Feng, a professor of physiology and biophysics in the UB School of Medicine and Biomedical Sciences, said in a press statement that the advent of iPSCs was a “game-changer” for their field of work:

“Before this, we didn’t even think about being able to study the disease in human neurons.”

“The brain is so fully integrated. It’s impossible to obtain live human neurons to study,” he added.

For their study, Feng and colleagues reverse engineered human skin cells to make iPSCs. The skin cells came from four people: two with a rare type of Parkinson’s disease where parkin causes the disease, and two healthy people who served as controls.

“Once parkin is mutated, it can no longer precisely control the action of dopamine, which supports the neural computation required for our movement,” said Feng.

Feng and colleagues also found that mutations in parkin stop it being able to tightly control the production of monoamine oxidase (MAO), which catalyzes dopamine oxidation.

“Normally, parkin makes sure that MAO, which can be toxic, is expressed at a very low level so that dopamine oxidation is under control,” said Feng.

But they found that when it is mutated, parkin loses the ability to regulate MAO, so the level goes up.

“The nerve cells from our Parkinson’s patients had much higher levels of MAO expression than those from our controls. We suggest in our study that it might be possible to design a new class of drugs that would dial down the expression level of MAO,” explained Feng, who noted that one of the drugs currently used to treat Parkinson’s disease slows the activity of MAO and in trials has been shown to slow disease progression.

Fend said they discovered that a key reason for the death of dopamine neurons was oxidative stress due to there being too much MAO around.

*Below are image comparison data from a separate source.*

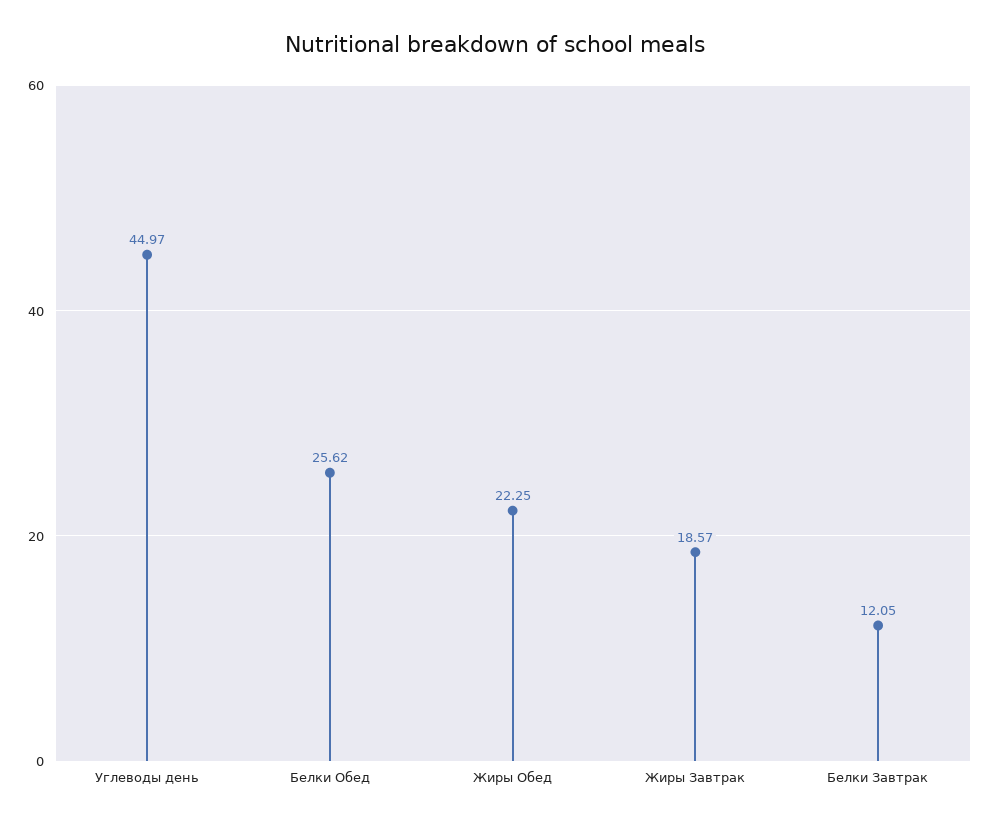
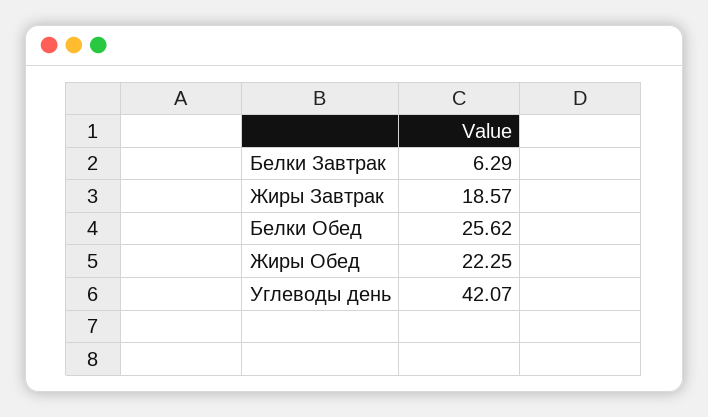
  {
-   "Углеводы день": 44.97,
+   "Углеводы день": 42.07,
    "Белки Обед": 25.62,
    "Жиры Обед": 22.25,
    "Жиры Завтрак": 18.57,
-   "Белки Завтрак": 12.05
+   "Белки Завтрак": 6.29
  }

But before the neurons die, the precise action of dopamine in helping the neural computations that support movement, is disrupted by mutations in parkin.

“This paper provides the first clues about what the parkin gene is doing in healthy controls and what it fails to achieve in Parkinson’s patients,” said Feng.

When the researchers delivered normal parkin into the neurons with the mutations, the defects were reversed. This is what makes them think such neurons could be used as a platform for screening new drug candidates that could mimic the protective effect of normal parkin.

The University of Buffalo has applied for patent protection on the screening platform.

Although parkin mutations are responsible for a small proportion of Parkinson’s cases, the researchers believe that understanding how the gene works could be relevant to all cases of the disease.